Nora Roberts Land(24)
Bill Kiever was a forest ranger, a bit short for her taste, but as burly as a rugby player. He’d invited her on an easy hike to “get her back in the swing of things.” Meredith hoped she’d be safe wandering into the wild with him. His eyes weren’t crazy like some serial killer’s. Besides, she’d take her cell phone and a can of pepper spray. She could always claim it was for warding off rogue wildlife. Of course, Divorcée Woman would use the chopstick holding up her hair to take him down and her bra straps to tie his hands and feet. Who needs rope when you have La Perla?
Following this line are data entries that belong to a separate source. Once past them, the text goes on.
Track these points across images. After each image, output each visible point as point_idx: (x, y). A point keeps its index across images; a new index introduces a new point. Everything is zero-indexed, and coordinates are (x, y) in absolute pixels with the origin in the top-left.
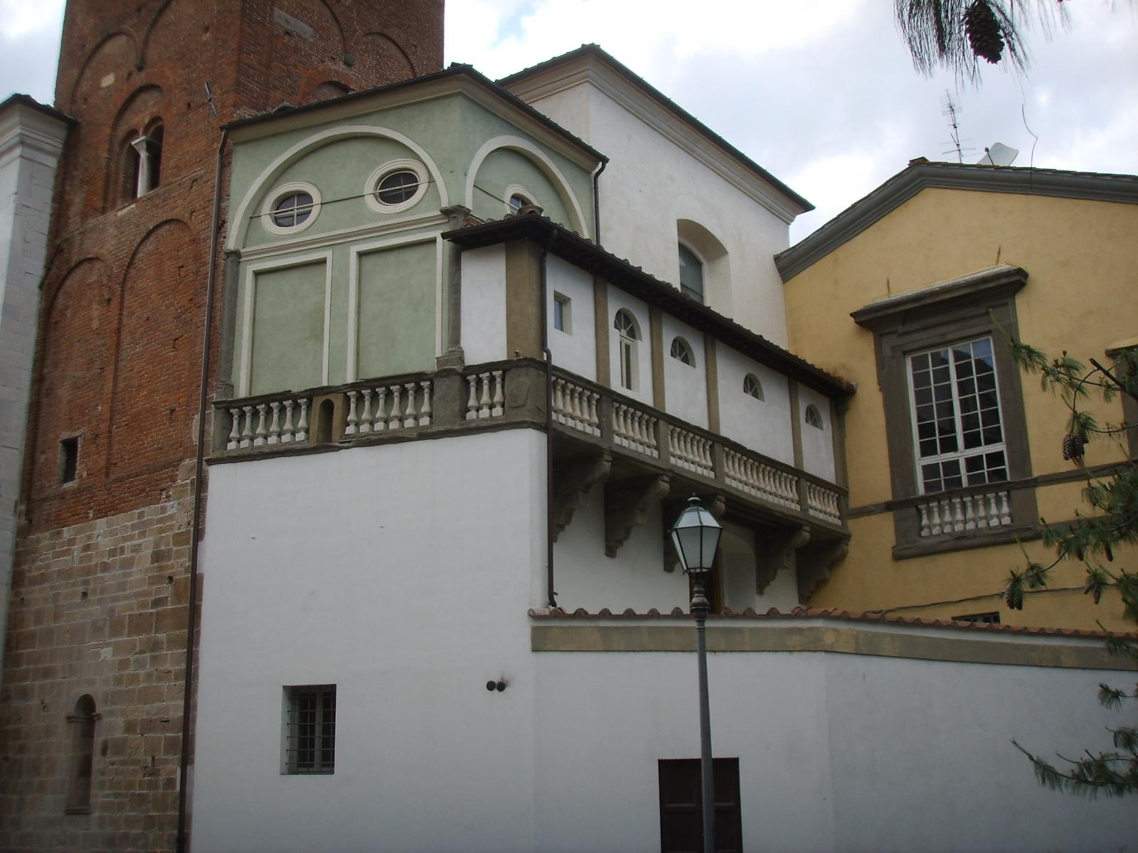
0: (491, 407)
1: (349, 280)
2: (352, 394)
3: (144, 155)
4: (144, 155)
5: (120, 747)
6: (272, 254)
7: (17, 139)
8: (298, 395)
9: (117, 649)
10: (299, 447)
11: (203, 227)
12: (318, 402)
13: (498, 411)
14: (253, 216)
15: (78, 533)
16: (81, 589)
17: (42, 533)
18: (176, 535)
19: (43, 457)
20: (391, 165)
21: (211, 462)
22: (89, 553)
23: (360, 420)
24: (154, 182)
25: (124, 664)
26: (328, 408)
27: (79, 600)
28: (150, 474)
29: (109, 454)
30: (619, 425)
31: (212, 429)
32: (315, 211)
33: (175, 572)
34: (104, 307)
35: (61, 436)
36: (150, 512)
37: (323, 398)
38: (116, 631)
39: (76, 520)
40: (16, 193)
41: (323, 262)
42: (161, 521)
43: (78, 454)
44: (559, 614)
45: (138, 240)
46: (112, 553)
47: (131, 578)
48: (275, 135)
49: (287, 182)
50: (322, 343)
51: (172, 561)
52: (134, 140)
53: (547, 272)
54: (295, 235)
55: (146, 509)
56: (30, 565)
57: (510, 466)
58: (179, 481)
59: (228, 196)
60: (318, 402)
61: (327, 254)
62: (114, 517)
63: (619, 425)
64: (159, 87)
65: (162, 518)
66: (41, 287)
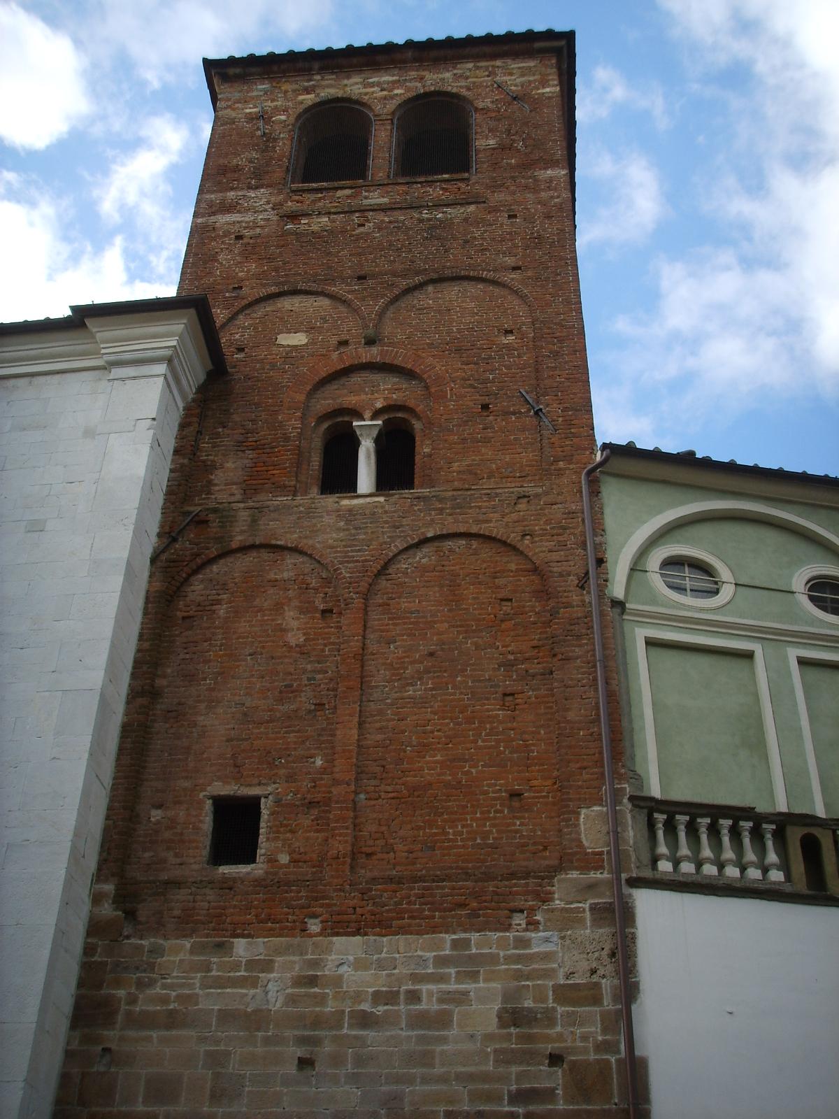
1: (793, 688)
6: (675, 624)
7: (168, 352)
8: (767, 818)
11: (558, 558)
12: (795, 835)
14: (636, 568)
15: (278, 951)
17: (165, 938)
18: (556, 988)
19: (156, 815)
20: (824, 569)
21: (636, 883)
22: (316, 990)
27: (292, 1069)
28: (476, 882)
29: (355, 837)
31: (631, 833)
33: (567, 1048)
34: (313, 618)
35: (209, 788)
36: (480, 942)
37: (806, 830)
39: (271, 929)
40: (154, 419)
41: (749, 656)
42: (518, 959)
43: (262, 824)
45: (401, 545)
47: (445, 1048)
48: (664, 482)
49: (678, 542)
50: (765, 757)
51: (559, 1029)
52: (357, 421)
53: (70, 818)
54: (702, 610)
55: (474, 936)
56: (133, 990)
58: (557, 902)
59: (603, 530)
60: (795, 835)
61: (757, 648)
62: (385, 939)
65: (519, 956)
66: (153, 561)
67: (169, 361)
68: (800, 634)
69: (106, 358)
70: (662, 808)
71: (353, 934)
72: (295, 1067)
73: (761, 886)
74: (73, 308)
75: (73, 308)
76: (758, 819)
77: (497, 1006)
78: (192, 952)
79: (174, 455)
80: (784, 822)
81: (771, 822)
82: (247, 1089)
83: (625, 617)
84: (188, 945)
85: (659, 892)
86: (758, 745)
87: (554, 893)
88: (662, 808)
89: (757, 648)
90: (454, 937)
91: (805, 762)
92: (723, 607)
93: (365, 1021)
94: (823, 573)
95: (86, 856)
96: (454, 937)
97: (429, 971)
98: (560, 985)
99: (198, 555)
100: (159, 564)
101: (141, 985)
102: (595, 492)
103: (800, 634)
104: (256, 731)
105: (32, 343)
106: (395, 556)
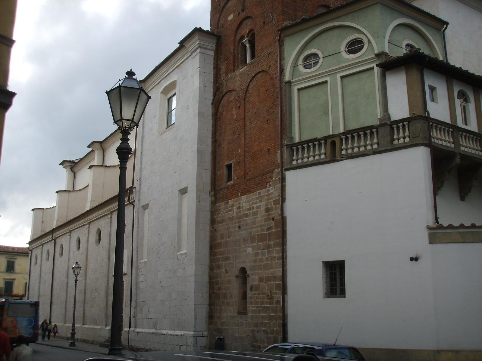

And then there was Avery Miller. He owned the new cheese shop in town called Don’t Wedge Me In. Avery was definitely a metrosexual or whatever the heck the current term was. He was a San Francisco transplant, and he seemed to be a nice guy and a good conversationalist. And he wasn’t pushy. He hid his regard for her better than the others. She didn’t think he’d try to force his tongue down her throat like Deputy Larry. After all, Divorcée Woman liked slow, come-hither kisses on the first date.
She was on her third beer when she caught sight of a new man coming through the door. After flirting all night with a few different guys, her sexual attraction meter was humming along quite nicely. She was channeling Divorcée Woman without thinking. No touching her bodice or anything.
Her gauge did more than hum as she watched this man’s well-muscled body walk across the room to the end of the bar. It gave a Pa Rum Pa Pum Pum.
His height made him easy to follow. His dark, thick hair wasn’t fussy, and she could tell he wasn’t one of those guys who used more hair product than she did. His face had the rugged appearance of someone who lived with constant tension, giving him a hot Alpha look she usually didn’t go for. There was an air of danger, a watchfulness about him.
And then he smiled at the female bartender. His granite jaw turned devilish, and she’d swear his eyes twinkled. He didn’t laugh with the woman pulling his beer, but he gave her his total focus, like she was the only person he was interested in listening to in the whole world. That intensity made her stop breathing for a moment. Oh, to have a guy’s full attention like that. She bet he’d smell good too—all musky, like a man should.
Pa Rum Pa Pum Pum. Meredith winced as she realized the lyrics were about the Baby Jesus at Christmas. So not appropriate for lusting after a man in a bar.
What would Divorcée Woman do? She would saunter down the bar, give him the look, and lead him out of the bar. Take him to a hotel room, strip him down slowly, run her hands over his gorgeous body, and use him for hot, screaming sex.
He scanned the bar with focused intensity. Meredith couldn’t make out the color of his eyes, but she wanted to know what it was. His jaw sported a five o’clock shadow. Her heart pounded to the beat of the Irish drums blasting over the speakers, and she licked her lips. Wow. Just wow.
“Who are you looking at?” Jill asked and then uttered, “Oh, him.”
“I feel like Shane Abbot when she saw Vance Banning for the first time,” Meredith muttered.
“Ah, First Impressions. I loved that book,” Jill hummed.
“You two,” Jemma complained.
Meredith continued to study the newcomer. Her eyes fluttered when he turned his back. Muscles rippled under his white shirt as he reached for his Guinness. She catalogued them in her mind—trapezius, latissimus dorsi, rhomboid, and serratus. Oh, God, why did she have a thing for strong back muscles? Oh yeah, because she’d spent her formative years with swimmers. And boy, did male swimmers have good ones.
“I don’t know him.” Jill craned her neck when a gigantic older guy stepped in their line of vision. “But yummy, yummy. Let’s get closer.”
Meredith pressed her hands to her ribcage and tried to draw a breath. Her skin was tight. And her nipples were hard. Her chemical reaction to this man was over the top.
Fear suddenly trickled down her back like an ice cube. She hadn’t been with a man since Richard. Was she really ready to get involved with someone who had this type of power over her body from across a room? Well maybe…not really…oh hell.
But it’s the power that makes you scream, that throaty voice said in her head again, the one she’d heard when she arrived. And when have you ever let yourself do that?
Even though it was a little weird having the voice in her head, she knew it was her alter ego talking. Funny how the words kinda comforted her.
Jill pushed her toward the bar, Jemma following behind, but before Meredith could make it to the mystery guy, a strong arm wrapped around her shoulders. She looked up into Brian McConnell’s smiling face.